• _DOCUMENT PASSAGE_
┄┄┄┄┄┄┄┄┄┄┄┄┄┄┄┄┄┄┄┄
Adding large datasets

I am planning to use some large remote sensing datasets of Modis, which are all stored online:

What is a good way of dealing with such datasets? Would it be good to have a script that first downloads the data to some temporary location, extract just what is needed, outputs just a relatively small file and delete the downloaded files? In this way, I could also run it with renku, but then the input data itself is not stored in the repository. Or would you suggest to first add the data to the renku repository? In this way, the repository might become quite big.


Your use case is not clear to me: Do you want to process the download data and then discard it or you need the downloaded data in future?
If you need to use the data only once (e.g. to generate some output) then it’s best not to add it to your repo. You can download it in a temporary location on your file system and add this data to your project as EXTERNAL data. In this case, renku will create a pointer to your data in the project but it won’t copy the actual data. You can use these pointers in your workflows as normal files and then delete them once the processing is done. Note that if you delete these external files then update and rerun commands will fail since they cannot find the source data but I guess you don’t want to run those commands if your use case is a one-time processing. To add external data to a dataset use renku dataset add <ds-name> --external /path/to/external/data.

If you want to reuse that data then it’s probably best to add the data to your repo. You can add data to your dataset directly from a URL: `renku dataset add url(s).

Okay, yes that answers my question mostly. So one option is indeed as you say: download the data, process it (i.e. I extract the time series for one specific location, instead of all the data) and then discard it. Other option would be to add the full data to the repository.

The external option seems a good way then. But this will break the lineage, from the original source data to the outputs, correct? Because the downloading will then be outside of renku. I don’t want to do the rerun and update commands indeed, but once we finish and publish, it should be possible for someone to see the right version and link to the original data. Just asking as I wonder what are best practices here, should I add this information then to the metadata of an external source?

But this will break the lineage, from the original source data to the outputs, correct?

Right, external metadata in renku only includes links to your local filesystem path and not the original URL. ATM, we don’t have a solution to track this single-use data in renku without storing it in the repo.

@rcnijzink pointed me to this, as I had a similar question. @mohammad-sdsc is there a plan to implement clear tracking of external data? I have been using renku dataset add url(s), but then I never see these URLs in the KG or any other obvious way to get to them in the UI. The original sources are actually a bit opaque for all data sets. For example, when I downloaded this dataset:
I actually added the link manually in the metadata, otherwise I would not know how to find out later where I got the data from.

When adding data from a URL, Renku stores it in the dataset’s metadata. However, as you’ve mentioned, KG doesn’t process this data and UI doesn’t display it. I’ll create a story for this issue in the Renku repo.

1 Like

@rcnijzink I just came across this: Skip the download! Stream NASA data directly into Python objects | by Scott Henderson | pangeo | Medium

Perhaps worth exploring.
┄┄┄┄┄┄┄┄┄┄┄┄┄┄┄┄┄┄┄┄
• _DATA LISTING_

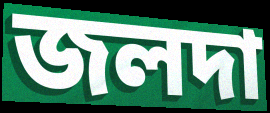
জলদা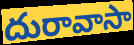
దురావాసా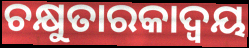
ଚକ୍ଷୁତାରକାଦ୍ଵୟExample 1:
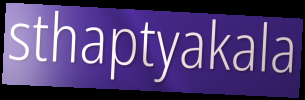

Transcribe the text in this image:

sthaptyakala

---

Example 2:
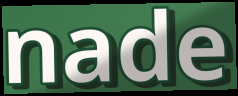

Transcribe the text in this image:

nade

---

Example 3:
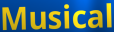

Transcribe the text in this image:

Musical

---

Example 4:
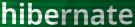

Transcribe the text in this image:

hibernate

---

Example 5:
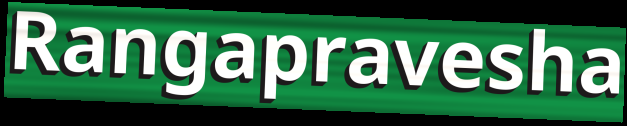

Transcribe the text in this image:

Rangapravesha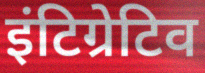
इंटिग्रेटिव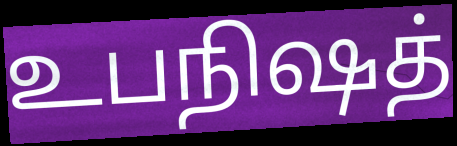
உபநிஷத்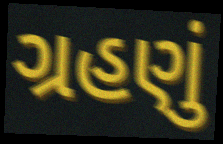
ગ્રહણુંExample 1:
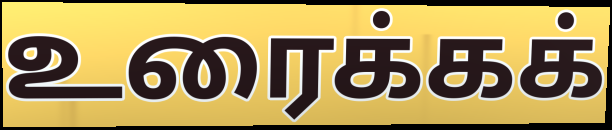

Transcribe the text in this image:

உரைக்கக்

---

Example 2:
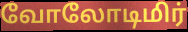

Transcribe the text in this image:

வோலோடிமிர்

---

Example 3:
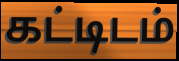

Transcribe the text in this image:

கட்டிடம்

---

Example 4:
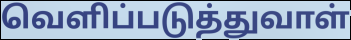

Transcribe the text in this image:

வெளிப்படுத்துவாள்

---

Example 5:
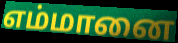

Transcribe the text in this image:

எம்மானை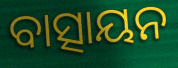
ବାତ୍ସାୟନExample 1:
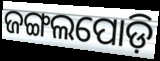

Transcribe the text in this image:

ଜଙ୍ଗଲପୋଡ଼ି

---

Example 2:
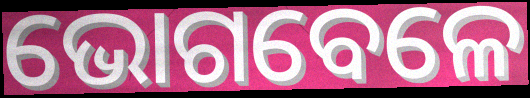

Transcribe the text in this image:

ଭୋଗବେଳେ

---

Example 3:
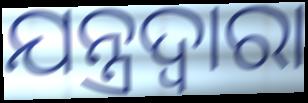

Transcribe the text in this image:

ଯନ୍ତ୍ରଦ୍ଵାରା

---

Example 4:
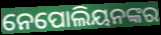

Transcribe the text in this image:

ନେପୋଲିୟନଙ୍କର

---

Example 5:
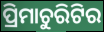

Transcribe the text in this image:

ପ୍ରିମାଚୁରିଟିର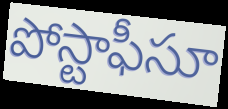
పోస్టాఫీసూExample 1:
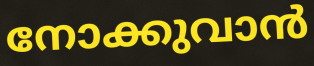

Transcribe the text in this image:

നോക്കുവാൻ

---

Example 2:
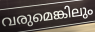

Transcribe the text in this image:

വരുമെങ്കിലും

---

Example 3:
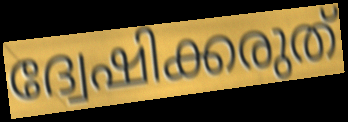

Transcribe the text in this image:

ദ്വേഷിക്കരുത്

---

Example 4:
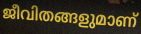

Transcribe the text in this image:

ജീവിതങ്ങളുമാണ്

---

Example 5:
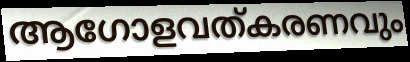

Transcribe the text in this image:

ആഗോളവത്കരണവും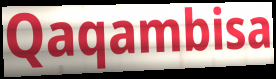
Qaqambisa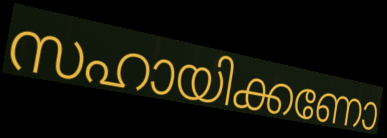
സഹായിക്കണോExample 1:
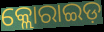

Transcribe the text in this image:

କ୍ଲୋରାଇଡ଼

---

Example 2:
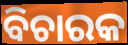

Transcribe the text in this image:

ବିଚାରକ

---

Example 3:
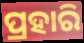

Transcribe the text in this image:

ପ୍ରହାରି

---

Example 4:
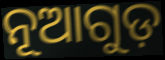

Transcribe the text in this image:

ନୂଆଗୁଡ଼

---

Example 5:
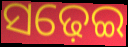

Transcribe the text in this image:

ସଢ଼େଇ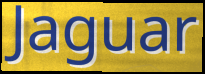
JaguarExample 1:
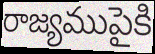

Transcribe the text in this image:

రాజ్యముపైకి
┄┄┄┄┄┄┄┄┄┄┄┄┄┄┄┄┄┄┄┄
• _YOUR INSTRUCTIONS_
Reproduce the passage of the thread on adding large datasets starting at "Your use case is not" and ending at "<ds-name> --external /path/to/external/data.".

• _REPLY_
Your use case is not clear to me: Do you want to process the download data and then discard it or you need the downloaded data in future?
If you need to use the data only once (e.g. to generate some output) then it’s best not to add it to your repo. You can download it in a temporary location on your file system and add this data to your project as EXTERNAL data. In this case, renku will create a pointer to your data in the project but it won’t copy the actual data. You can use these pointers in your workflows as normal files and then delete them once the processing is done. Note that if you delete these external files then update and rerun commands will fail since they cannot find the source data but I guess you don’t want to run those commands if your use case is a one-time processing. To add external data to a dataset use renku dataset add <ds-name> --external /path/to/external/data.